● Work required: Quote the data below word for word, from its first line up to and including the line that contains "نقبل المكيفات التي".

(Dataset entries)
______________________________
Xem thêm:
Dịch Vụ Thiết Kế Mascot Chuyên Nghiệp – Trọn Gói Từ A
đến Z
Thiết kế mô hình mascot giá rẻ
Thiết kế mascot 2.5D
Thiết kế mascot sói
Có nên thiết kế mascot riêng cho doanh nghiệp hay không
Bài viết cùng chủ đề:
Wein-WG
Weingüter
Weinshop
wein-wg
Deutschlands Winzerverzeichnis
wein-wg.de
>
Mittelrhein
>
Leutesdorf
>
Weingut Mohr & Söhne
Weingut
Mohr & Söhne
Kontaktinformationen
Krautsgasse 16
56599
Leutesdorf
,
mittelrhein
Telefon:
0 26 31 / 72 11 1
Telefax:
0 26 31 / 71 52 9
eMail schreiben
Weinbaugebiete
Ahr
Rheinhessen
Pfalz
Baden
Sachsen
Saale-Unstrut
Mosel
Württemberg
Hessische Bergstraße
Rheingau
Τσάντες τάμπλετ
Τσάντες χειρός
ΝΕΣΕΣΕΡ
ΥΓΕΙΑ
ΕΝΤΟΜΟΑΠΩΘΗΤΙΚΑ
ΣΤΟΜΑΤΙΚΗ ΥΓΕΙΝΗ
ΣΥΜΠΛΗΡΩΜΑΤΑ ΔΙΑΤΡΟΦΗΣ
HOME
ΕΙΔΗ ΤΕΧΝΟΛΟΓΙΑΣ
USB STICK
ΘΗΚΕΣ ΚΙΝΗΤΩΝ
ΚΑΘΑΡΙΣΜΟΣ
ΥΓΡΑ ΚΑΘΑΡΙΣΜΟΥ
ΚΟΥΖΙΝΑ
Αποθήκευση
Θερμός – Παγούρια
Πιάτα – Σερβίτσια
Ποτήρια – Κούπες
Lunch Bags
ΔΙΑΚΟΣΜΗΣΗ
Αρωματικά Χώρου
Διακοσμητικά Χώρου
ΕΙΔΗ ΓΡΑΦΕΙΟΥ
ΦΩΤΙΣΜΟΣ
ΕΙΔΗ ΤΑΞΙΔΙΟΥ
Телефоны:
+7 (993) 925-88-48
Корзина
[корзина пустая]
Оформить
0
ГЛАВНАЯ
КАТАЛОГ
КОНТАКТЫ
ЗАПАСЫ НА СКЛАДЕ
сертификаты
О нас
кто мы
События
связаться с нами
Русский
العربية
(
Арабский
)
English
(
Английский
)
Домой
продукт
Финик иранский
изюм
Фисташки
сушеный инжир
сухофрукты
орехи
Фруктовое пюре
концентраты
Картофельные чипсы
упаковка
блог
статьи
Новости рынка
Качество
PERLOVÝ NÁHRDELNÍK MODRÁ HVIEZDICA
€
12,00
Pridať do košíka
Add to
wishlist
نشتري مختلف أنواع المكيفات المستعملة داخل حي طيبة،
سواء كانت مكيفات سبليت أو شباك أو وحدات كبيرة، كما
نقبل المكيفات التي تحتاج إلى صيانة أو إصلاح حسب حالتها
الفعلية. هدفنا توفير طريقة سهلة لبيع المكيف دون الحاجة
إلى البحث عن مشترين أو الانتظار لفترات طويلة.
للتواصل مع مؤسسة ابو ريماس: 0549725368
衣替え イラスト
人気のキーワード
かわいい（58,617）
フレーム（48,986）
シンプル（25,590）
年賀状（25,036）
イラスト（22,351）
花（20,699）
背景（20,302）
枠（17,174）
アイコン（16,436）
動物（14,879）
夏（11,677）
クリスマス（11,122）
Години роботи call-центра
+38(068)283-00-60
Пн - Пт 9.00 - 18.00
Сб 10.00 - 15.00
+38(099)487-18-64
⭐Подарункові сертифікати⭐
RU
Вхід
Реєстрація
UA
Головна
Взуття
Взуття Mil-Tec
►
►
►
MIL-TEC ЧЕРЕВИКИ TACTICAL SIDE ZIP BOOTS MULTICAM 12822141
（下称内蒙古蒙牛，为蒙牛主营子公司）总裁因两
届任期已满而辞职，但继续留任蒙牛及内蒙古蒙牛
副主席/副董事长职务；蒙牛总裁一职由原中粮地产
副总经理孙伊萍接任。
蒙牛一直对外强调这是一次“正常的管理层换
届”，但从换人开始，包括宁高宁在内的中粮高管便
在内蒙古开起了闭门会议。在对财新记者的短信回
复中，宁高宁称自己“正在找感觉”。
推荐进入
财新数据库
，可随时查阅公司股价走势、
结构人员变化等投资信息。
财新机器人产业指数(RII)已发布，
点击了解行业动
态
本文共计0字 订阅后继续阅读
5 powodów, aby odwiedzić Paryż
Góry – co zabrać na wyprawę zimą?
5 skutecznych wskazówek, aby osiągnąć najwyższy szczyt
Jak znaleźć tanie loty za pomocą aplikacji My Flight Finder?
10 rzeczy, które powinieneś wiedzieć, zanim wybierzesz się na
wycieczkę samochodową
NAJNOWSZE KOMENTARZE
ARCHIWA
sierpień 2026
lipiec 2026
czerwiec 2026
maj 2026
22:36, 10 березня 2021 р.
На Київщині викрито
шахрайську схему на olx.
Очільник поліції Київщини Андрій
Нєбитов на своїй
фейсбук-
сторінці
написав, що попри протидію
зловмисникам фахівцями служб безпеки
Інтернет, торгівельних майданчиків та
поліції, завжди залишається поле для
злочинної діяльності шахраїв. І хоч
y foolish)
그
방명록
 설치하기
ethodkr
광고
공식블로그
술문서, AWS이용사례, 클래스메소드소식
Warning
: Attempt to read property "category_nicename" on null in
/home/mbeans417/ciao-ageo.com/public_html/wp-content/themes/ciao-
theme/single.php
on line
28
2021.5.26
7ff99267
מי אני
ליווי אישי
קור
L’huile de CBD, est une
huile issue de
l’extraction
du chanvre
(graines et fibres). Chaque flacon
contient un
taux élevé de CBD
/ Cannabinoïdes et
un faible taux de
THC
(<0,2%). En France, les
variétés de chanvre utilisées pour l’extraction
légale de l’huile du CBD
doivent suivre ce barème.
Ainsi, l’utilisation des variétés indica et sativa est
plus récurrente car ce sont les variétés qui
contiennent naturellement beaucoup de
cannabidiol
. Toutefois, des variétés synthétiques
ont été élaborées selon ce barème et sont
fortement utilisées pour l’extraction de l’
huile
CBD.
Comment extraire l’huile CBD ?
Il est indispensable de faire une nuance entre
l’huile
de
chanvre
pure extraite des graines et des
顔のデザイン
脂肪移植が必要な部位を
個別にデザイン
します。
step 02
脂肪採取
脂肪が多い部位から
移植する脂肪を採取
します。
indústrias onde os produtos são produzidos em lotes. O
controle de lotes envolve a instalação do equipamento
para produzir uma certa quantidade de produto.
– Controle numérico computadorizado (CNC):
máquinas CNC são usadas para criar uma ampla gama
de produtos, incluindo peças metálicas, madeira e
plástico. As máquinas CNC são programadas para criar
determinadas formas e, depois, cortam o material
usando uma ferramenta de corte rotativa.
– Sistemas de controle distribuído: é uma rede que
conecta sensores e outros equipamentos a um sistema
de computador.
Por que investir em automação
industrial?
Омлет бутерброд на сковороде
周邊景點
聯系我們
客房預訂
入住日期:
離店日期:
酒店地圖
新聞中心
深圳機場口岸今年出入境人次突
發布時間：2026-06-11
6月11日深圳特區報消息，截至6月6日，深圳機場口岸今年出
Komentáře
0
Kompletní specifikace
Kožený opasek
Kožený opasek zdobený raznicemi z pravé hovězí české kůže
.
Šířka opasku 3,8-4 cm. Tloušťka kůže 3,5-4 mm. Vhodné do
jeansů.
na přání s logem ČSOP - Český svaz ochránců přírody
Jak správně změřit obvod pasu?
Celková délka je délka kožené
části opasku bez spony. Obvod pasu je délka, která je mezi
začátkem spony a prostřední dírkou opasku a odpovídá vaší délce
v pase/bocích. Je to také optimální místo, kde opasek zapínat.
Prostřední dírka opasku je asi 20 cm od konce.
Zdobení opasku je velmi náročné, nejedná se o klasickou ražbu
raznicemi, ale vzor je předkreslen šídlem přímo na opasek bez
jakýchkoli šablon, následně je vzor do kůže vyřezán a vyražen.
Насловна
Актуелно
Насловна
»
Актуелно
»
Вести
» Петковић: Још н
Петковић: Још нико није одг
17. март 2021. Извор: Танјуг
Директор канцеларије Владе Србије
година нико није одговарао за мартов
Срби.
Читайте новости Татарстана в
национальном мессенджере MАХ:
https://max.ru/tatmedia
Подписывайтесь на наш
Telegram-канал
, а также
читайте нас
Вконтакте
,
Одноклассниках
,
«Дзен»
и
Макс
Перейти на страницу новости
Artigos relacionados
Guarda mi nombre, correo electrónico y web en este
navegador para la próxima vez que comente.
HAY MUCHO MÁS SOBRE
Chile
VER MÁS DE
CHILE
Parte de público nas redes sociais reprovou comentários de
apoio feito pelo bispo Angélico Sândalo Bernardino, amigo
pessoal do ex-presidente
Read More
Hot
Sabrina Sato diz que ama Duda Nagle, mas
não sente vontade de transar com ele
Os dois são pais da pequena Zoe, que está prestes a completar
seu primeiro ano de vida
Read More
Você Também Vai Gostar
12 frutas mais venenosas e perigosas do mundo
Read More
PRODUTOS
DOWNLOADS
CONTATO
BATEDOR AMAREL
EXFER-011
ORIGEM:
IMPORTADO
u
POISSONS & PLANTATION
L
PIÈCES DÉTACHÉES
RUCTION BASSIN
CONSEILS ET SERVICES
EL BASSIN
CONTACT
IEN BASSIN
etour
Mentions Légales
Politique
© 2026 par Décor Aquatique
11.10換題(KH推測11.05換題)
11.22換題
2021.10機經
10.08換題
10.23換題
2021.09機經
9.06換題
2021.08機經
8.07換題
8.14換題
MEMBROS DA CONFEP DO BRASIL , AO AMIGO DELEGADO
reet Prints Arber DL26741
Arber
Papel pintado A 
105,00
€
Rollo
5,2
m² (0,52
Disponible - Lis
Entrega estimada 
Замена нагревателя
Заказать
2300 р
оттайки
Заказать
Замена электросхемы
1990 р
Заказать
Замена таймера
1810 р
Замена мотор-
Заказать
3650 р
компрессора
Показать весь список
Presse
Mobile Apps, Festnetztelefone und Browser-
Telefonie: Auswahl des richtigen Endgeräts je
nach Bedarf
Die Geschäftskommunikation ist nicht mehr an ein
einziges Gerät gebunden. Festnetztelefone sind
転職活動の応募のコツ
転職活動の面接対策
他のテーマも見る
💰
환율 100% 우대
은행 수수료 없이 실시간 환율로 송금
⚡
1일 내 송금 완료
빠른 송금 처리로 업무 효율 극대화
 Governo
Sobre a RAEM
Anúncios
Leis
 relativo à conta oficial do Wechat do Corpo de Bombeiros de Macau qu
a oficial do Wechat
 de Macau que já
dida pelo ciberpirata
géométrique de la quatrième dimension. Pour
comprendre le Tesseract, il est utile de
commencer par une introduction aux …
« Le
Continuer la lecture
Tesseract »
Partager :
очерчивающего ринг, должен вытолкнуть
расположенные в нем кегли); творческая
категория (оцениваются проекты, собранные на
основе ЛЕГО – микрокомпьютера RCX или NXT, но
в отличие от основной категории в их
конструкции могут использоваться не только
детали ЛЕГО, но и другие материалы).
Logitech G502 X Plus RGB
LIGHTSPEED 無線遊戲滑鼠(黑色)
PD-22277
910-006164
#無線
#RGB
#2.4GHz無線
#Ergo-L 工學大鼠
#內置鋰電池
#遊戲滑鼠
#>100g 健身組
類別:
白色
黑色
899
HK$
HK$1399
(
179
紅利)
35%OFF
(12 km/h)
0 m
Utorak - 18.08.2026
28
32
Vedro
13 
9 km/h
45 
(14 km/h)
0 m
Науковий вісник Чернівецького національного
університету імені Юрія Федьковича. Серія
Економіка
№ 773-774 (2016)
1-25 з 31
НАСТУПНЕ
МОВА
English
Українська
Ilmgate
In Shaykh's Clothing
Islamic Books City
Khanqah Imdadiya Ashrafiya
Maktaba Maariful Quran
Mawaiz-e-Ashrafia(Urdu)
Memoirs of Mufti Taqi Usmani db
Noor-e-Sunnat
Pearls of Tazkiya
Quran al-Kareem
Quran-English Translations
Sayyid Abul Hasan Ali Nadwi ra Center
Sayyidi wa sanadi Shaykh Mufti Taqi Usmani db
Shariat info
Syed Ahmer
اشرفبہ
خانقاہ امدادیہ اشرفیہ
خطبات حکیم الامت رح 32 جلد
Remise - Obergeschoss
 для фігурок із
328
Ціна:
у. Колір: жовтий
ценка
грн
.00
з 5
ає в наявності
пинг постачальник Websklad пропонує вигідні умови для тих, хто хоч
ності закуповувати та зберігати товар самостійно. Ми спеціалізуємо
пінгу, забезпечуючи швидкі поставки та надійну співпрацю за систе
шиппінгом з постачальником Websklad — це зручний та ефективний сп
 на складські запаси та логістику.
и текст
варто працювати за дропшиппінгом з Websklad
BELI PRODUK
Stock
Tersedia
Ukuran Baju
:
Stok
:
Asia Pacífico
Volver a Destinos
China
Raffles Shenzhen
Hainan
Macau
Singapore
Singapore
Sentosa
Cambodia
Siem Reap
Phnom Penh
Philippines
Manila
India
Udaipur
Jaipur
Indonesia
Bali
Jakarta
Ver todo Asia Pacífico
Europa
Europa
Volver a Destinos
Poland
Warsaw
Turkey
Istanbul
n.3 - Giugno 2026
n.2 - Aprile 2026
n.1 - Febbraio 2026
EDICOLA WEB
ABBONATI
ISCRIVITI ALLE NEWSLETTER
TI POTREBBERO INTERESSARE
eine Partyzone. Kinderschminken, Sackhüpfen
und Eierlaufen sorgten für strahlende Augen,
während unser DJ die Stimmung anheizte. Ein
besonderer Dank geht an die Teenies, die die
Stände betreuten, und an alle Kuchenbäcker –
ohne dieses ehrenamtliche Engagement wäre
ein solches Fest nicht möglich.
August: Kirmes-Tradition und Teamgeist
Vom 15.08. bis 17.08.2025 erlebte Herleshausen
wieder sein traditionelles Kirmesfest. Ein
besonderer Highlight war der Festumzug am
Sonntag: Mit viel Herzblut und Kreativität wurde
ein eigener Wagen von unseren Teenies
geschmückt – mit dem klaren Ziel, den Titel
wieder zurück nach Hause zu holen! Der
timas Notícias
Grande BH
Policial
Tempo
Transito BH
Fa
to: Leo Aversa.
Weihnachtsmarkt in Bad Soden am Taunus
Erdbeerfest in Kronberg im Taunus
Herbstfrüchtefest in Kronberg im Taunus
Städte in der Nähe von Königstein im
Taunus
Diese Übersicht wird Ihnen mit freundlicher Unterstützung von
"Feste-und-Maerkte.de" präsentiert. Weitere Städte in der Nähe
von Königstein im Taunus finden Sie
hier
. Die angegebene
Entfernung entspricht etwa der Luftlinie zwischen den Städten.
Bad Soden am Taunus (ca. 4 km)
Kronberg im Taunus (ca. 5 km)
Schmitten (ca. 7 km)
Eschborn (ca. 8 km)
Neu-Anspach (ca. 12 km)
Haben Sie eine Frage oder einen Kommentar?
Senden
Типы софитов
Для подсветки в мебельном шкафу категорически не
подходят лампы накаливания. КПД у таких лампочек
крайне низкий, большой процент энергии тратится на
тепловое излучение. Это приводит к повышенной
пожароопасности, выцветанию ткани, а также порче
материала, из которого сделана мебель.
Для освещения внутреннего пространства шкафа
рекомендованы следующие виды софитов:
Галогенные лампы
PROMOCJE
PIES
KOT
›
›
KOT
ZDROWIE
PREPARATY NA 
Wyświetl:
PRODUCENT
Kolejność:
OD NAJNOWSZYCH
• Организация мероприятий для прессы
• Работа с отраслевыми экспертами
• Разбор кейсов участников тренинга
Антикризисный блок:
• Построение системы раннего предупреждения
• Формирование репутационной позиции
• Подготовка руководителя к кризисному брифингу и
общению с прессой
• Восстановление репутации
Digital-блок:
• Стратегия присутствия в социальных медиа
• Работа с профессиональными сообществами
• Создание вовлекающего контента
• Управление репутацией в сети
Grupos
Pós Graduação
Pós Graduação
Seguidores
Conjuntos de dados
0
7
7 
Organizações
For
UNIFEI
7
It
______________________________
● The answer:
Xem thêm:
Dịch Vụ Thiết Kế Mascot Chuyên Nghiệp – Trọn Gói Từ A
đến Z
Thiết kế mô hình mascot giá rẻ
Thiết kế mascot 2.5D
Thiết kế mascot sói
Có nên thiết kế mascot riêng cho doanh nghiệp hay không
Bài viết cùng chủ đề:
Wein-WG
Weingüter
Weinshop
wein-wg
Deutschlands Winzerverzeichnis
wein-wg.de
>
Mittelrhein
>
Leutesdorf
>
Weingut Mohr & Söhne
Weingut
Mohr & Söhne
Kontaktinformationen
Krautsgasse 16
56599
Leutesdorf
,
mittelrhein
Telefon:
0 26 31 / 72 11 1
Telefax:
0 26 31 / 71 52 9
eMail schreiben
Weinbaugebiete
Ahr
Rheinhessen
Pfalz
Baden
Sachsen
Saale-Unstrut
Mosel
Württemberg
Hessische Bergstraße
Rheingau
Τσάντες τάμπλετ
Τσάντες χειρός
ΝΕΣΕΣΕΡ
ΥΓΕΙΑ
ΕΝΤΟΜΟΑΠΩΘΗΤΙΚΑ
ΣΤΟΜΑΤΙΚΗ ΥΓΕΙΝΗ
ΣΥΜΠΛΗΡΩΜΑΤΑ ΔΙΑΤΡΟΦΗΣ
HOME
ΕΙΔΗ ΤΕΧΝΟΛΟΓΙΑΣ
USB STICK
ΘΗΚΕΣ ΚΙΝΗΤΩΝ
ΚΑΘΑΡΙΣΜΟΣ
ΥΓΡΑ ΚΑΘΑΡΙΣΜΟΥ
ΚΟΥΖΙΝΑ
Αποθήκευση
Θερμός – Παγούρια
Πιάτα – Σερβίτσια
Ποτήρια – Κούπες
Lunch Bags
ΔΙΑΚΟΣΜΗΣΗ
Αρωματικά Χώρου
Διακοσμητικά Χώρου
ΕΙΔΗ ΓΡΑΦΕΙΟΥ
ΦΩΤΙΣΜΟΣ
ΕΙΔΗ ΤΑΞΙΔΙΟΥ
Телефоны:
+7 (993) 925-88-48
Корзина
[корзина пустая]
Оформить
0
ГЛАВНАЯ
КАТАЛОГ
КОНТАКТЫ
ЗАПАСЫ НА СКЛАДЕ
сертификаты
О нас
кто мы
События
связаться с нами
Русский
العربية
(
Арабский
)
English
(
Английский
)
Домой
продукт
Финик иранский
изюм
Фисташки
сушеный инжир
сухофрукты
орехи
Фруктовое пюре
концентраты
Картофельные чипсы
упаковка
блог
статьи
Новости рынка
Качество
PERLOVÝ NÁHRDELNÍK MODRÁ HVIEZDICA
€
12,00
Pridať do košíka
Add to
wishlist
نشتري مختلف أنواع المكيفات المستعملة داخل حي طيبة،
سواء كانت مكيفات سبليت أو شباك أو وحدات كبيرة، كما
نقبل المكيفات التي تحتاج إلى صيانة أو إصلاح حسب حالتها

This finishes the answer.